Fall Down 7 times –  Get Up 8

Man up. Put on a brave face. Just get on with it. We’ve all heard these phrases, but 2020 has been a real schooling in the damage they can do. 

I’m no stranger to having to pick myself up and dust myself off. In 2019 I severely damaged my knee playing in goal for my local football team. But we were three matches away from winning the triple, so I played on, resulting in severe damage to my knee – although we did win all three trophies! 

This time it felt more personal. It wasn’t a sporting injury that knocked me off my feet. It was four months of furlough followed by redundancy. And that took so many things from me that are critical to my identity. 

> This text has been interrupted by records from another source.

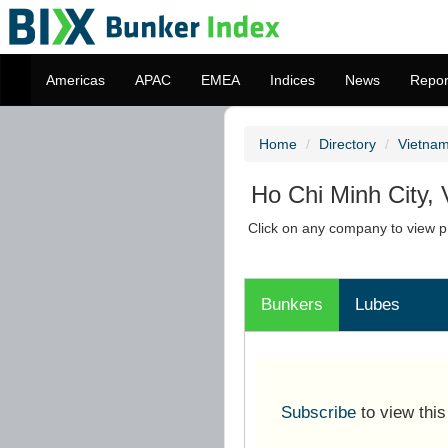
Americas
APAC
EMEA
Indices
News
Repor
Home
Directory
Vietna
Ho Chi Minh City,
Click on any company to view pr
Bunkers
Lubes
Subscribe
to view thi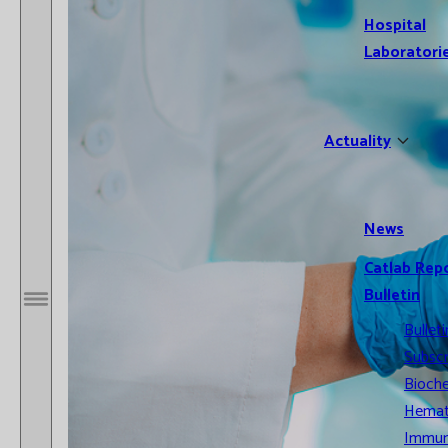
Hospital
Laboratori
Actuality
News
Catlab Rep
Bulletin
Open / Close menu
Bulleti
Subscr
Bioche
Hemat
Immun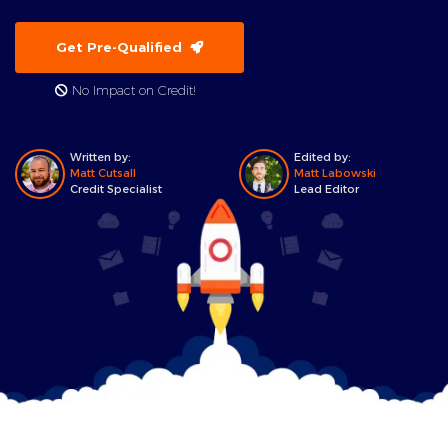
Get Pre-Qualified
No Impact on Credit!
Written by:
Edited by:
Matt Cutsall
Matt Labowski
Credit Specialist
Lead Editor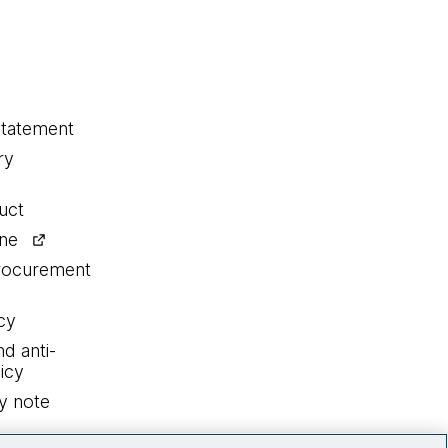
statement
ry
uct
ine
procurement
cy
nd anti-
icy
y note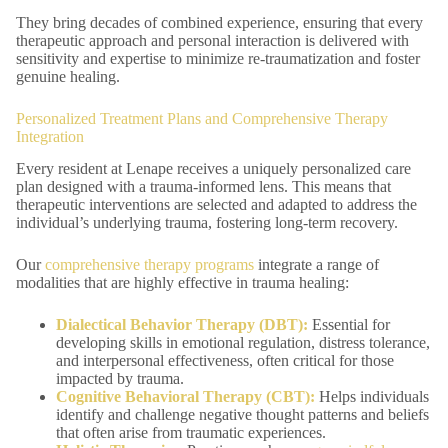
They bring decades of combined experience, ensuring that every
therapeutic approach and personal interaction is delivered with
sensitivity and expertise to minimize re-traumatization and foster
genuine healing.
Personalized Treatment Plans and Comprehensive Therapy
Integration
Every resident at Lenape receives a uniquely personalized care
plan designed with a trauma-informed lens. This means that
therapeutic interventions are selected and adapted to address the
individual’s underlying trauma, fostering long-term recovery.
Our
comprehensive therapy programs
integrate a range of
modalities that are highly effective in trauma healing:
Dialectical Behavior Therapy (DBT):
Essential for
developing skills in emotional regulation, distress tolerance,
and interpersonal effectiveness, often critical for those
impacted by trauma.
Cognitive Behavioral Therapy (CBT):
Helps individuals
identify and challenge negative thought patterns and beliefs
that often arise from traumatic experiences.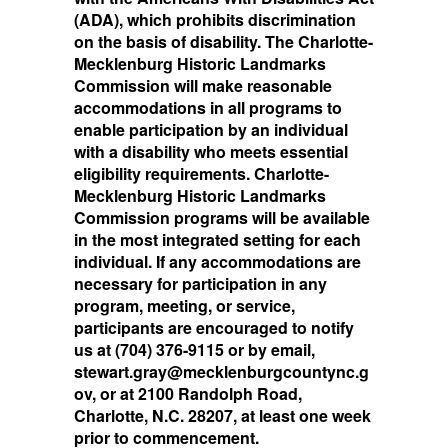
(ADA), which prohibits discrimination
on the basis of disability. The Charlotte-
Mecklenburg Historic Landmarks
Commission will make reasonable
accommodations in all programs to
enable participation by an individual
with a disability who meets essential
eligibility requirements. Charlotte-
Mecklenburg Historic Landmarks
Commission programs will be available
in the most integrated setting for each
individual. If any accommodations are
necessary for participation in any
program, meeting, or service,
participants are encouraged to notify
us at (704) 376-9115 or by email,
stewart.gray@mecklenburgcountync.g
ov, or at 2100 Randolph Road,
Charlotte, N.C. 28207, at least one week
prior to commencement.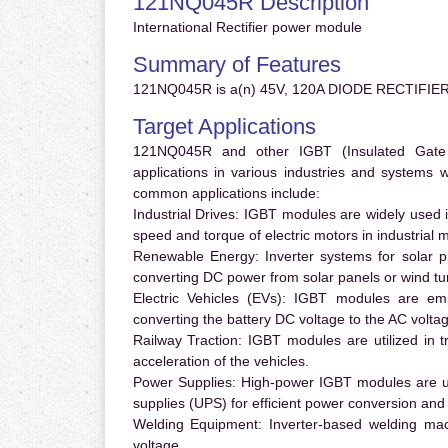
121NQ045R Description
International Rectifier power module
Summary of Features
121NQ045R is a(n) 45V, 120A DIODE RECTIFIER
Target Applications
121NQ045R and other IGBT (Insulated Gate Bi
applications in various industries and systems
common applications include:
Industrial Drives:
IGBT modules are widely used in
speed and torque of electric motors in industrial 
Renewable Energy:
Inverter systems for solar p
converting DC power from solar panels or wind turb
Electric Vehicles (EVs):
IGBT modules are emplo
converting the battery DC voltage to the AC voltag
Railway Traction:
IGBT modules are utilized in tr
acceleration of the vehicles.
Power Supplies:
High-power IGBT modules are us
supplies (UPS) for efficient power conversion and 
Welding Equipment:
Inverter-based welding mac
voltage.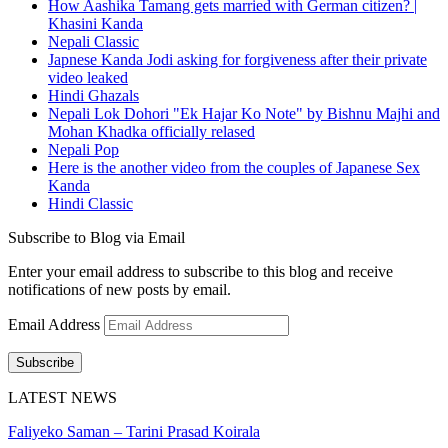
How Aashika Tamang gets married with German citizen? |
Khasini Kanda
Nepali Classic
Japnese Kanda Jodi asking for forgiveness after their private
video leaked
Hindi Ghazals
Nepali Lok Dohori "Ek Hajar Ko Note" by Bishnu Majhi and
Mohan Khadka officially relased
Nepali Pop
Here is the another video from the couples of Japanese Sex
Kanda
Hindi Classic
Subscribe to Blog via Email
Enter your email address to subscribe to this blog and receive
notifications of new posts by email.
Email Address
Subscribe
LATEST NEWS
Faliyeko Saman – Tarini Prasad Koirala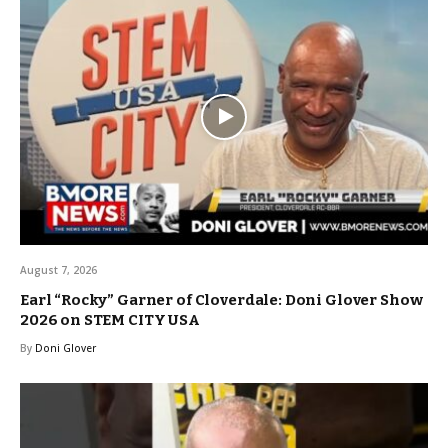
August 7, 2026
Earl “Rocky” Garner of Cloverdale: Doni Glover Show
2026 on STEM CITY USA
By
Doni Glover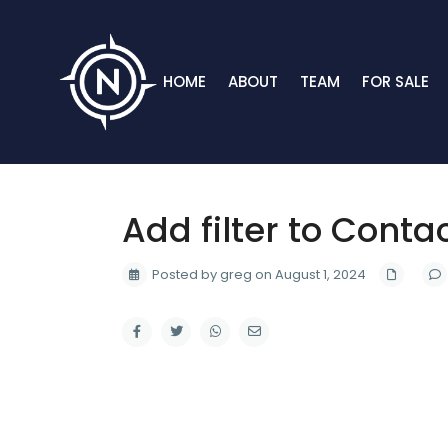
HOME
ABOUT
TEAM
FOR SALE
Add filter to Conta
Posted by greg on August 1, 2024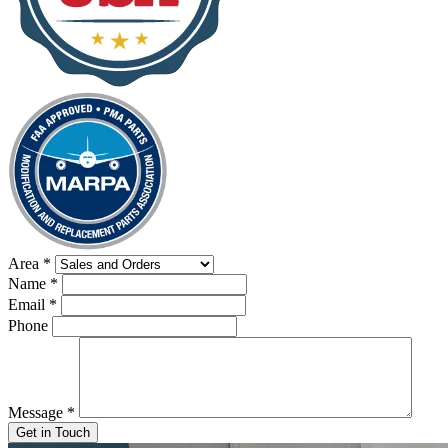
Area
*
Name
*
Email
*
Phone
Message
*
Get in Touch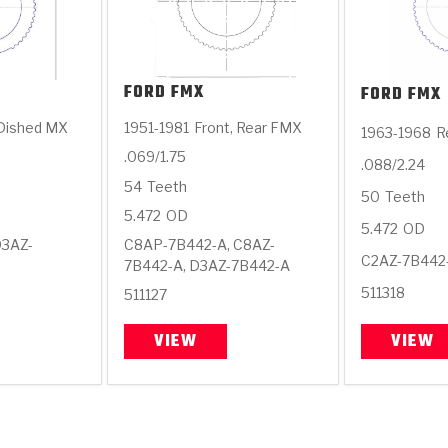
FORD
FMX
FORD
FMX
 Dished MX
1951-1981
Front, Rear FMX
1963-1968
R
.069/1.75
.088/2.24
54
Teeth
50
Teeth
5.472
OD
5.472
OD
D3AZ-
C8AP-7B442-A, C8AZ-
C2AZ-7B442
7B442-A, D3AZ-7B442-A
511318
511127
VIEW
VIEW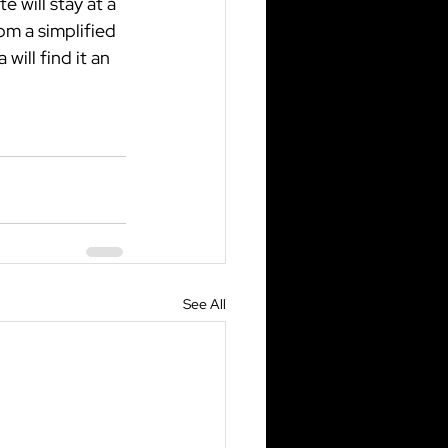
 will stay at a 
om a simplified 
will find it an 
See All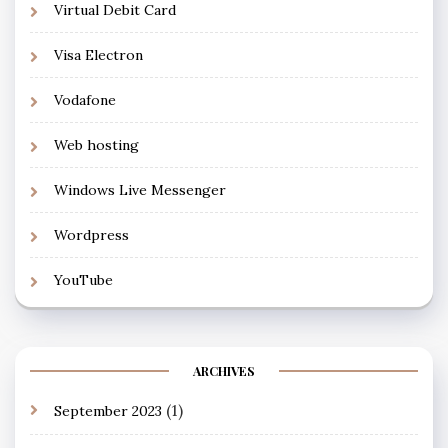
Virtual Debit Card
Visa Electron
Vodafone
Web hosting
Windows Live Messenger
Wordpress
YouTube
ARCHIVES
(1)
September 2023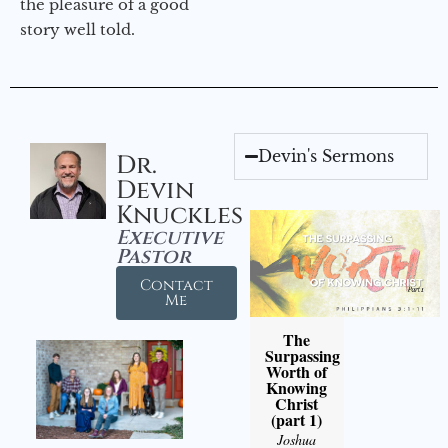
the pleasure of a good
story well told.
Devin's Sermons
Dr.
Devin
Knuckles
Executive
Pastor
Contact
Me
The
Surpassing
Worth of
Knowing
Christ
(part 1)
Joshua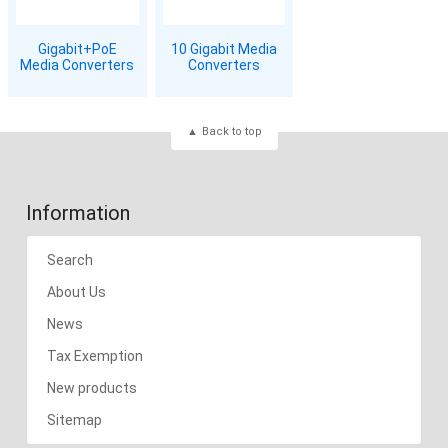
Gigabit+PoE
10 Gigabit Media
Media Converters
Converters
Back to top
Information
Search
About Us
News
Tax Exemption
New products
Sitemap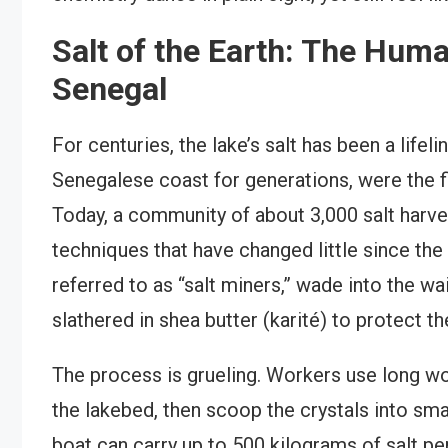
Salt of the Earth: The Hum
Senegal
For centuries, the lake’s salt has been a life
Senegalese coast for generations, were the fir
Today, a community of about 3,000 salt harve
techniques that have changed little since th
referred to as “salt miners,” wade into the wa
slathered in shea butter (karité) to protect th
The process is grueling. Workers use long wo
the lakebed, then scoop the crystals into sma
boat can carry up to 500 kilograms of salt per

So, I did the only thing I thought was viable, I started out on my own. I registered my new marketing company and set about winning work. Our first big contract was for betting company PaddyPower. Not bad for a start-up eh?

But here’s the tough bit. It’s not about the hustle. It’s not about how good you are at selling yourself. It’s not even about the brilliant ideas. Whether you win or lose in this current economy is about how many times you can go down, and then get back up again. 

Four months on and I’ve learned:

  • Asking for help isn’t weak, it’s actually the strongest thing you can do.
  • There’s no shame in struggling with your mental health. We need to reject the idea that real men don’t cry, or that it’s weak to show emotion.
  • People want to help. Talk to as many of your trusted network as possible. Think of yourself as a farmer, you’re sowing seeds and it might take some time before the harvest is ready.
  • There are good days and bad days. It’s okay to have the odd day when you feel the only thing you can do is spend the day on the sofa watching Netflix! But if that continues and it becomes the only thing you can cope with doing, it’s time to ask for some proper help.
  • Everyone has their own definition of success. It’s not about comparing yourself to others and deciding who wins, it’s about choosing your own success factors and focusing on those. 

For me, long-term success is being able to provide for my mum who has spent all my life making sacrifices to provide for me. I want her to never have to worry about money, and I’ll do anything to turn that into reality. In the short-term it’s about paying the bills and building a team of trusted associates to work with me.

I’ll look back on 2020 as a defining year. One that taught me I had deeper reserves than I thought possible, that showed me who is really in my corner, and that opened up a million possibilities. I just need to keep getting back up again while I chase after them.